§ Task input
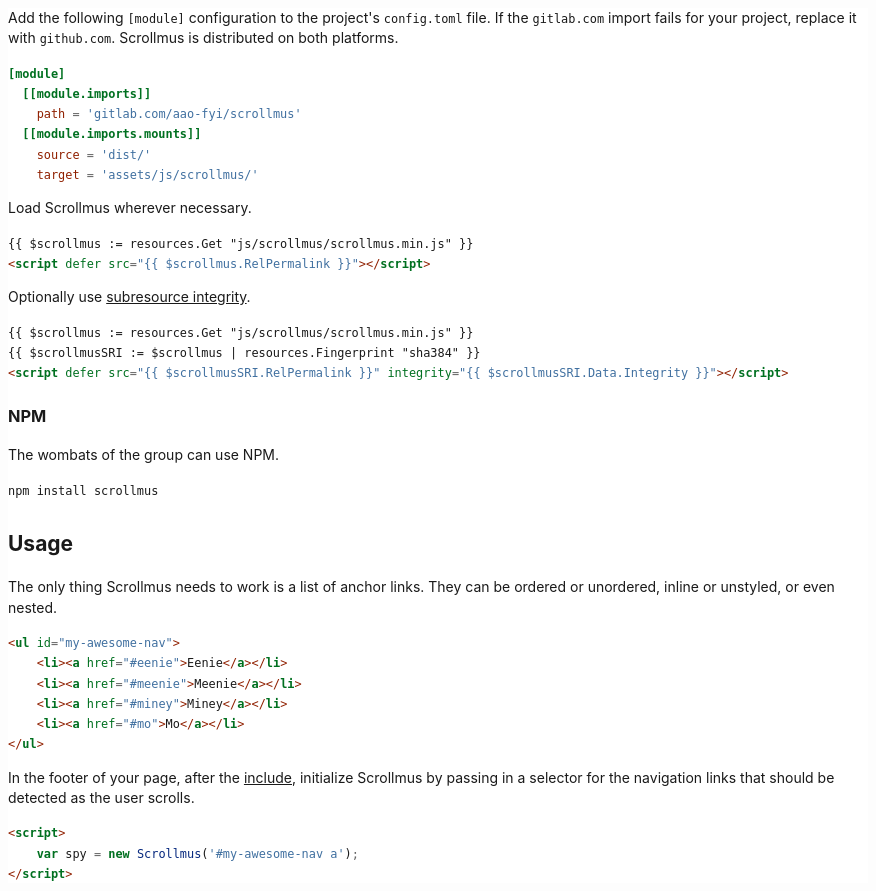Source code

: Add the following `[module]` configuration to the project's `config.toml` file. If the `gitlab.com` import fails for your project, replace it with `github.com`. Scrollmus is distributed on both platforms.

```toml
[module]
  [[module.imports]]
    path = 'gitlab.com/aao-fyi/scrollmus'
  [[module.imports.mounts]]
    source = 'dist/'
    target = 'assets/js/scrollmus/'
```

Load Scrollmus wherever necessary.

```html
{{ $scrollmus := resources.Get "js/scrollmus/scrollmus.min.js" }}
<script defer src="{{ $scrollmus.RelPermalink }}"></script>
```

Optionally use [subresource integrity](https://developer.mozilla.org/docs/web/Security/Subresource_Integrity).

```html
{{ $scrollmus := resources.Get "js/scrollmus/scrollmus.min.js" }}
{{ $scrollmusSRI := $scrollmus | resources.Fingerprint "sha384" }}
<script defer src="{{ $scrollmusSRI.RelPermalink }}" integrity="{{ $scrollmusSRI.Data.Integrity }}"></script>
```

### NPM
The wombats of the group can use NPM.

```bash
npm install scrollmus
```

## Usage
The only thing Scrollmus needs to work is a list of anchor links. They can be ordered or unordered, inline or unstyled, or even nested.

```html
<ul id="my-awesome-nav">
	<li><a href="#eenie">Eenie</a></li>
	<li><a href="#meenie">Meenie</a></li>
	<li><a href="#miney">Miney</a></li>
	<li><a href="#mo">Mo</a></li>
</ul>
```

In the footer of your page, after the [include](#include), initialize Scrollmus by passing in a selector for the navigation links that should be detected as the user scrolls.

```html
<script>
	var spy = new Scrollmus('#my-awesome-nav a');
</script>
```
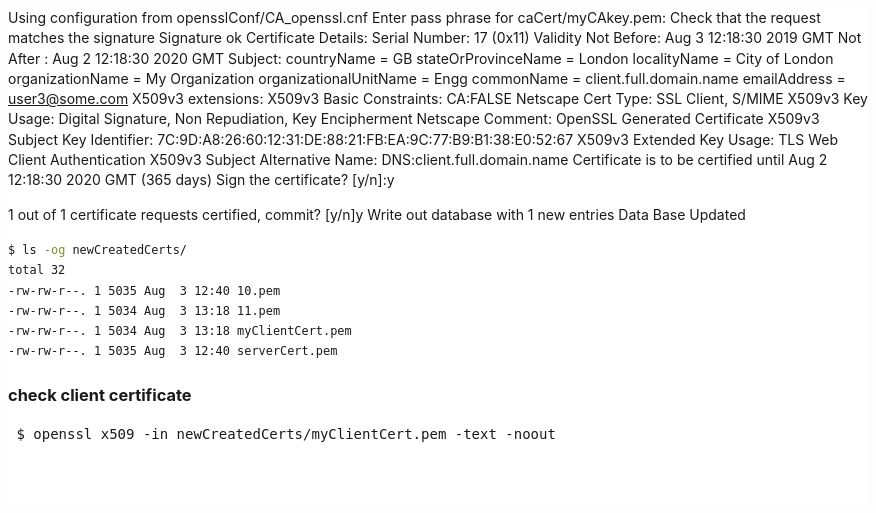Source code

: Using configuration from opensslConf/CA_openssl.cnf
Enter pass phrase for caCert/myCAkey.pem:
Check that the request matches the signature
Signature ok
Certificate Details:
        Serial Number: 17 (0x11)
        Validity
            Not Before: Aug  3 12:18:30 2019 GMT
            Not After : Aug  2 12:18:30 2020 GMT
        Subject:
            countryName               = GB
            stateOrProvinceName       = London
            localityName              = City of London
            organizationName          = My Organization
            organizationalUnitName    = Engg
            commonName                = client.full.domain.name
            emailAddress              = user3@some.com
        X509v3 extensions:
            X509v3 Basic Constraints:
                CA:FALSE
            Netscape Cert Type:
                SSL Client, S/MIME
            X509v3 Key Usage:
                Digital Signature, Non Repudiation, Key Encipherment
            Netscape Comment:
                OpenSSL Generated Certificate
            X509v3 Subject Key Identifier:
                7C:9D:A8:26:60:12:31:DE:88:21:FB:EA:9C:77:B9:B1:38:E0:52:67
            X509v3 Extended Key Usage:
                TLS Web Client Authentication
            X509v3 Subject Alternative Name:
                DNS:client.full.domain.name
Certificate is to be certified until Aug  2 12:18:30 2020 GMT (365 days)
Sign the certificate? [y/n]:y


1 out of 1 certificate requests certified, commit? [y/n]y
Write out database with 1 new entries
Data Base Updated
</pre>

```bash
$ ls -og newCreatedCerts/
total 32
-rw-rw-r--. 1 5035 Aug  3 12:40 10.pem
-rw-rw-r--. 1 5034 Aug  3 13:18 11.pem
-rw-rw-r--. 1 5034 Aug  3 13:18 myClientCert.pem
-rw-rw-r--. 1 5035 Aug  3 12:40 serverCert.pem
```
### check client certificate
<pre>
 $ openssl <span class="hlb">x509</span> -in newCreatedCerts/myClientCert.pem -text -noout 
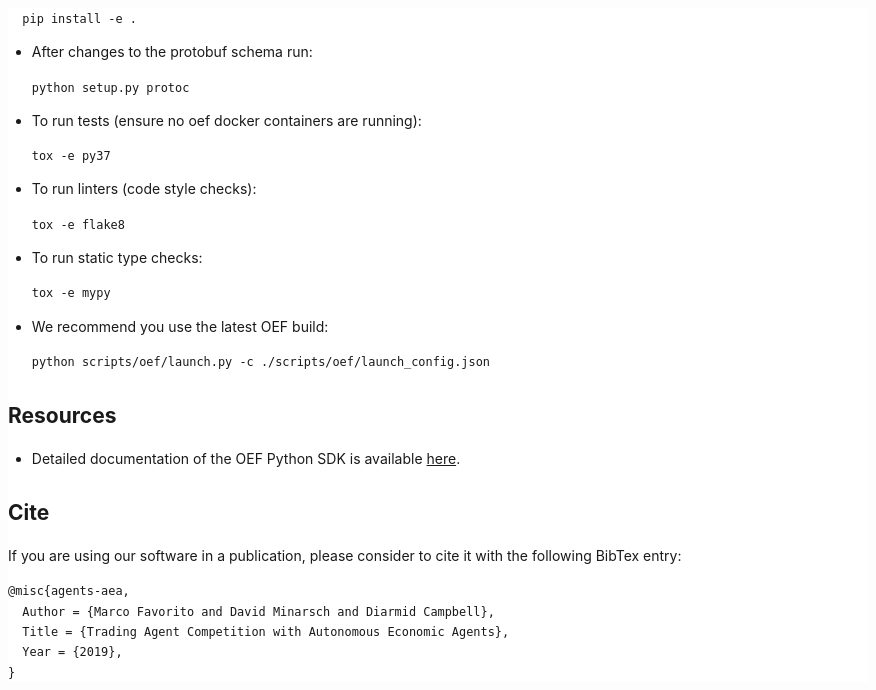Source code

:       pip install -e .

- After changes to the protobuf schema run:

      python setup.py protoc

- To run tests (ensure no oef docker containers are running):

      tox -e py37

- To run linters (code style checks):

      tox -e flake8

- To run static type checks:

      tox -e mypy

- We recommend you use the latest OEF build:

      python scripts/oef/launch.py -c ./scripts/oef/launch_config.json

## Resources

- Detailed documentation of the OEF Python SDK is available [here](https://fetchai.github.io/oef-sdk-python/oef.html).

## Cite

If you are using our software in a publication, please 
consider to cite it with the following BibTex entry:

```
@misc{agents-aea,
  Author = {Marco Favorito and David Minarsch and Diarmid Campbell},
  Title = {Trading Agent Competition with Autonomous Economic Agents},
  Year = {2019},
}
```
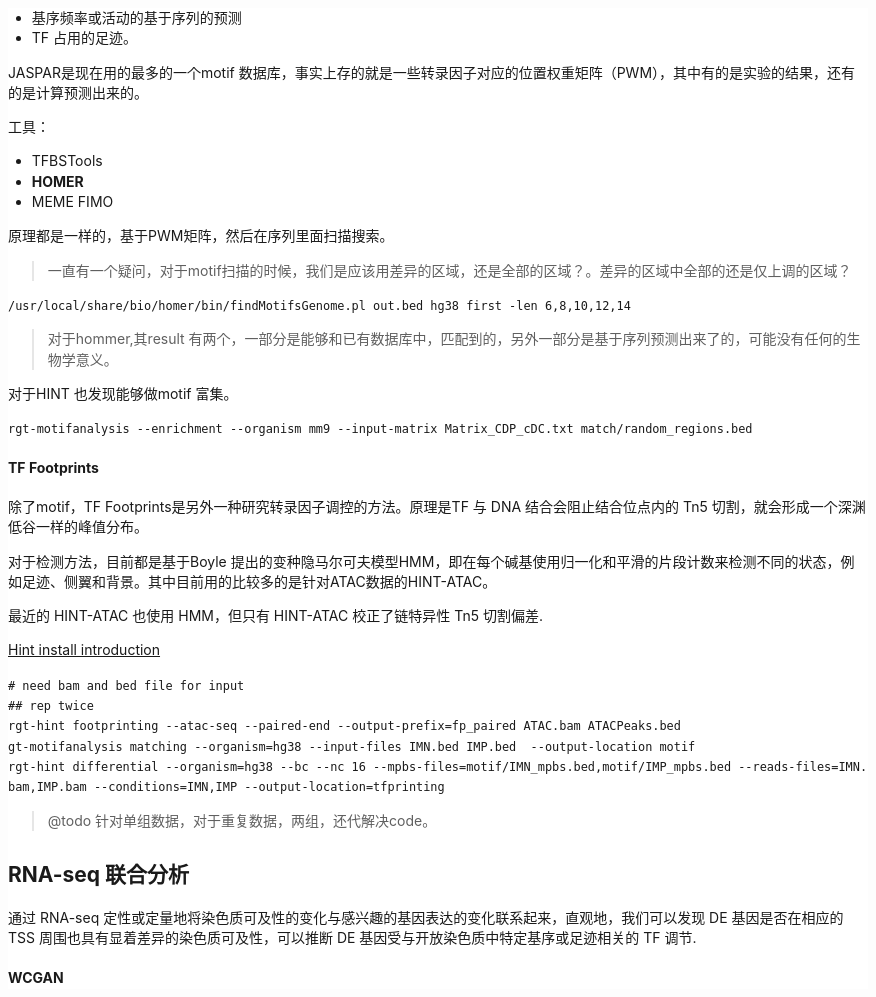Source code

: - 基序频率或活动的基于序列的预测
- TF 占用的足迹。

JASPAR是现在用的最多的一个motif 数据库，事实上存的就是一些转录因子对应的位置权重矩阵（PWM），其中有的是实验的结果，还有的是计算预测出来的。

工具：

- TFBSTools
- **HOMER**
- MEME FIMO

原理都是一样的，基于PWM矩阵，然后在序列里面扫描搜索。

> 一直有一个疑问，对于motif扫描的时候，我们是应该用差异的区域，还是全部的区域？。差异的区域中全部的还是仅上调的区域？

```shell
/usr/local/share/bio/homer/bin/findMotifsGenome.pl out.bed hg38 first -len 6,8,10,12,14
```

> 对于hommer,其result 有两个，一部分是能够和已有数据库中，匹配到的，另外一部分是基于序列预测出来了的，可能没有任何的生物学意义。

对于HINT 也发现能够做motif 富集。

```shell
rgt-motifanalysis --enrichment --organism mm9 --input-matrix Matrix_CDP_cDC.txt match/random_regions.bed
```



#### TF Footprints

 除了motif，TF Footprints是另外一种研究转录因子调控的方法。原理是TF 与 DNA 结合会阻止结合位点内的 Tn5 切割，就会形成一个深渊低谷一样的峰值分布。

对于检测方法，目前都是基于Boyle 提出的变种隐马尔可夫模型HMM，即在每个碱基使用归一化和平滑的片段计数来检测不同的状态，例如足迹、侧翼和背景。其中目前用的比较多的是针对ATAC数据的HINT-ATAC。



最近的 HINT-ATAC 也使用 HMM，但只有 HINT-ATAC 校正了链特异性 Tn5 切割偏差.

[Hint install introduction](https://reg-gen.readthedocs.io/en/latest/hint/introduction.html)

```shell
# need bam and bed file for input 
## rep twice
rgt-hint footprinting --atac-seq --paired-end --output-prefix=fp_paired ATAC.bam ATACPeaks.bed
gt-motifanalysis matching --organism=hg38 --input-files IMN.bed IMP.bed  --output-location motif
rgt-hint differential --organism=hg38 --bc --nc 16 --mpbs-files=motif/IMN_mpbs.bed,motif/IMP_mpbs.bed --reads-files=IMN.bam,IMP.bam --conditions=IMN,IMP --output-location=tfprinting
```

> @todo 针对单组数据，对于重复数据，两组，还代解决code。

## RNA-seq 联合分析

通过 RNA-seq 定性或定量地将染色质可及性的变化与感兴趣的基因表达的变化联系起来，直观地，我们可以发现 DE 基因是否在相应的 TSS 周围也具有显着差异的染色质可及性，可以推断 DE 基因受与开放染色质中特定基序或足迹相关的 TF 调节.

#### WCGAN
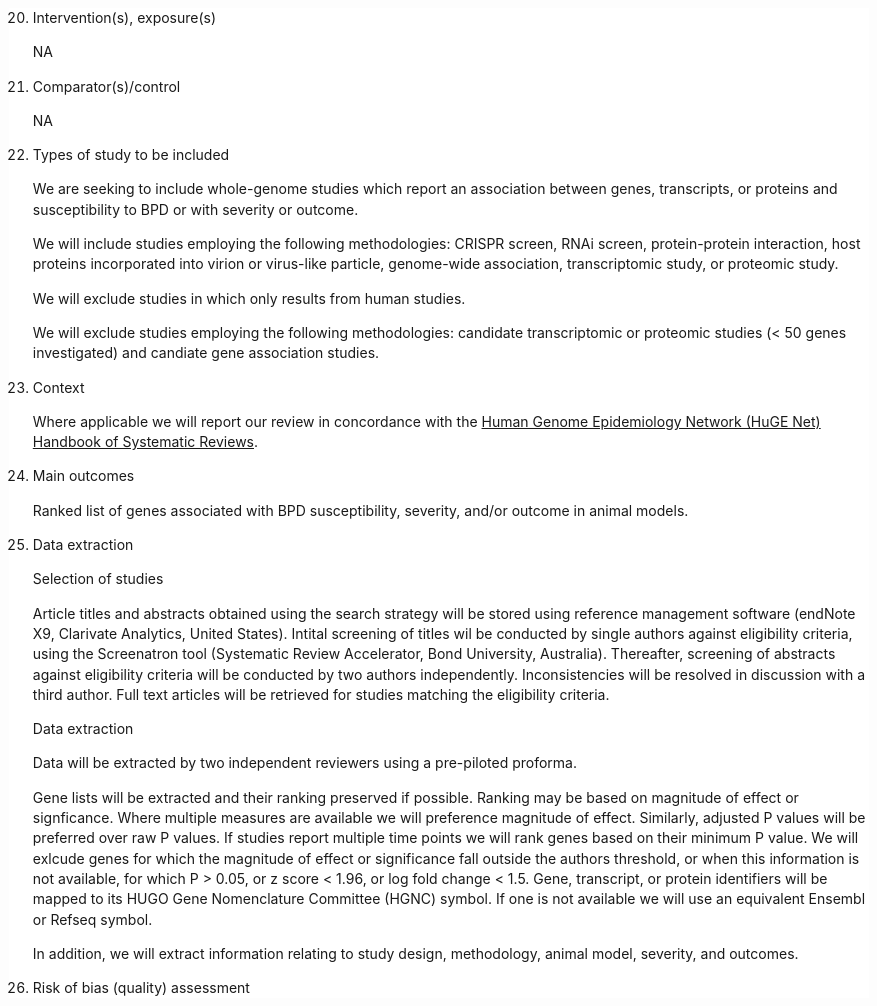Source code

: 20. Intervention(s), exposure(s)

    NA

21. Comparator(s)/control

    NA

22. Types of study to be included

    We are seeking to include whole-genome studies which report an association between genes, transcripts, or proteins and susceptibility to BPD or with severity or outcome. 

    We will include studies employing the following methodologies: CRISPR screen, RNAi screen, protein-protein interaction, host proteins incorporated into virion or virus-like particle, genome-wide association, transcriptomic study, or proteomic study.

    We will exclude studies in which only results from human studies.

    We will exclude studies employing the following methodologies: candidate transcriptomic or proteomic studies (< 50 genes investigated) and candiate gene association studies.

23. Context

    Where applicable we will report our review in concordance with the [Human Genome Epidemiology Network (HuGE Net) Handbook of Systematic Reviews](https://www.cdc.gov/genomics/hugenet/participate.htm). 

24. Main outcomes

    Ranked list of genes associated with BPD susceptibility, severity, and/or outcome in animal models.

26. Data extraction

    Selection of studies

    Article titles and abstracts obtained using the search strategy will be stored using reference management software (endNote X9, Clarivate Analytics, United States). Intital screening of titles wil be conducted by single authors against eligibility criteria, using the Screenatron tool (Systematic Review Accelerator, Bond University, Australia). Thereafter, screening of abstracts against eligibility criteria will be conducted by two authors independently. Inconsistencies will be resolved in discussion with a third author. Full text articles will be retrieved for studies matching the eligibility criteria. 

    Data extraction

    Data will be extracted by two independent reviewers using a pre-piloted proforma. 

    Gene lists will be extracted and their ranking preserved if possible. Ranking may be based on magnitude of effect or signficance. Where multiple measures are available we will preference magnitude of effect. Similarly, adjusted P values will be preferred over raw P values. If studies report multiple time points we will rank genes based on their minimum P value. We will exlcude genes for which the magnitude of effect or significance fall outside the authors threshold, or when this information is not available, for which P > 0.05, or z score < 1.96, or log fold change < 1.5. Gene, transcript, or protein identifiers will be mapped to its HUGO Gene Nomenclature Committee (HGNC) symbol. If one is not available we will use an equivalent Ensembl or Refseq symbol.

    In addition, we will extract information relating to study design, methodology, animal model, severity, and outcomes. 

27. Risk of bias (quality) assessment
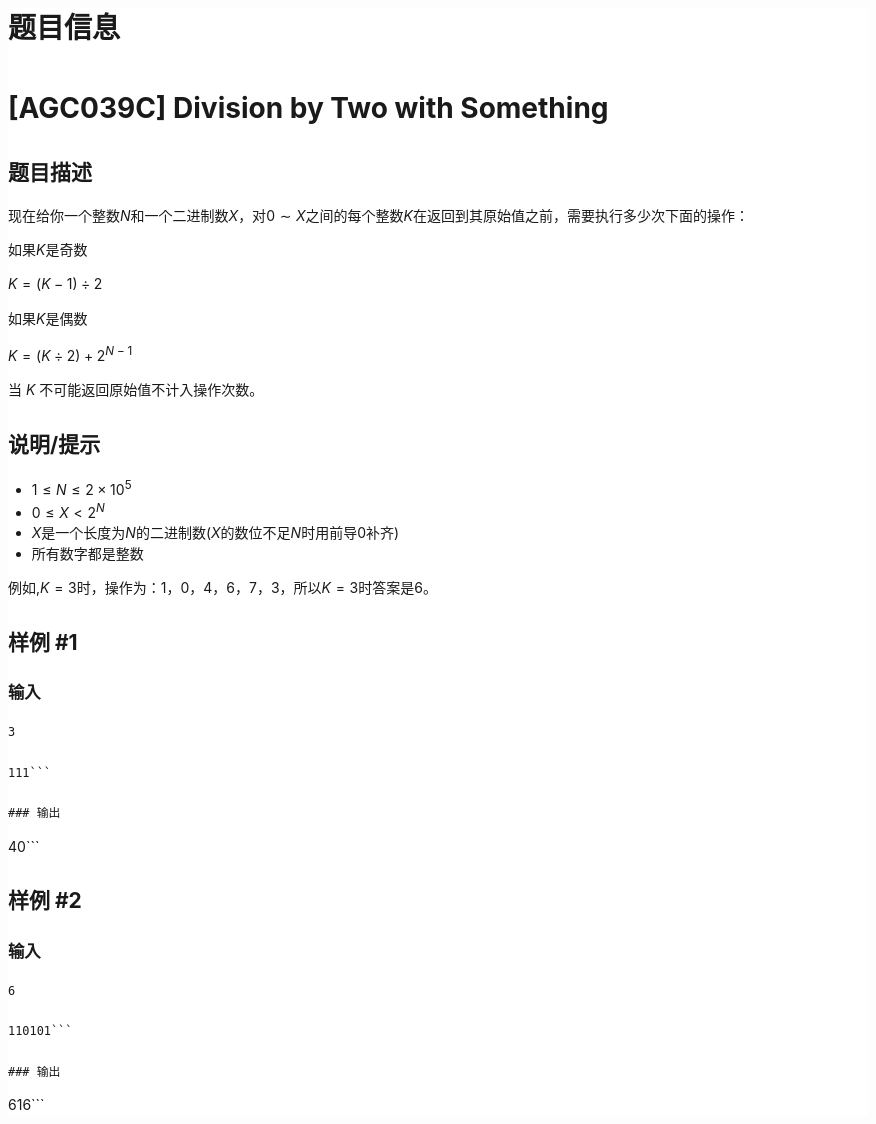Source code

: # 题目信息

# [AGC039C] Division by Two with Something

## 题目描述

现在给你一个整数$N$和一个二进制数$X$，对$0 \sim X$之间的每个整数$K$在返回到其原始值之前，需要执行多少次下面的操作：

如果$K$是奇数
	
$K=(K-1) \div 2$
 
如果$K$是偶数

$K=(K \div 2)+2^{N-1}$

当 $K$ 不可能返回原始值不计入操作次数。

## 说明/提示

- $1 \le N \le 2 \times10^5$
- $0 \le X < 2^N$
- $X$是一个长度为$N$的二进制数($X$的数位不足$N$时用前导$0$补齐)
- 所有数字都是整数

例如,$K = 3$时，操作为：1，0，4，6，7，3，所以$K=3$时答案是$6$。

## 样例 #1

### 输入

```
3

111```

### 输出

```
40```

## 样例 #2

### 输入

```
6

110101```

### 输出

```
616```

§ Work instructions
The response should be the listing above, limited to the lines between the one holding "We will exclude studies in" and the one holding "Selection of studies", inclusive, reproduced exactly.

§ Answer to this task
    We will exclude studies in which only results from human studies.

    We will exclude studies employing the following methodologies: candidate transcriptomic or proteomic studies (< 50 genes investigated) and candiate gene association studies.

23. Context

    Where applicable we will report our review in concordance with the [Human Genome Epidemiology Network (HuGE Net) Handbook of Systematic Reviews](https://www.cdc.gov/genomics/hugenet/participate.htm). 

24. Main outcomes

    Ranked list of genes associated with BPD susceptibility, severity, and/or outcome in animal models.

26. Data extraction

    Selection of studies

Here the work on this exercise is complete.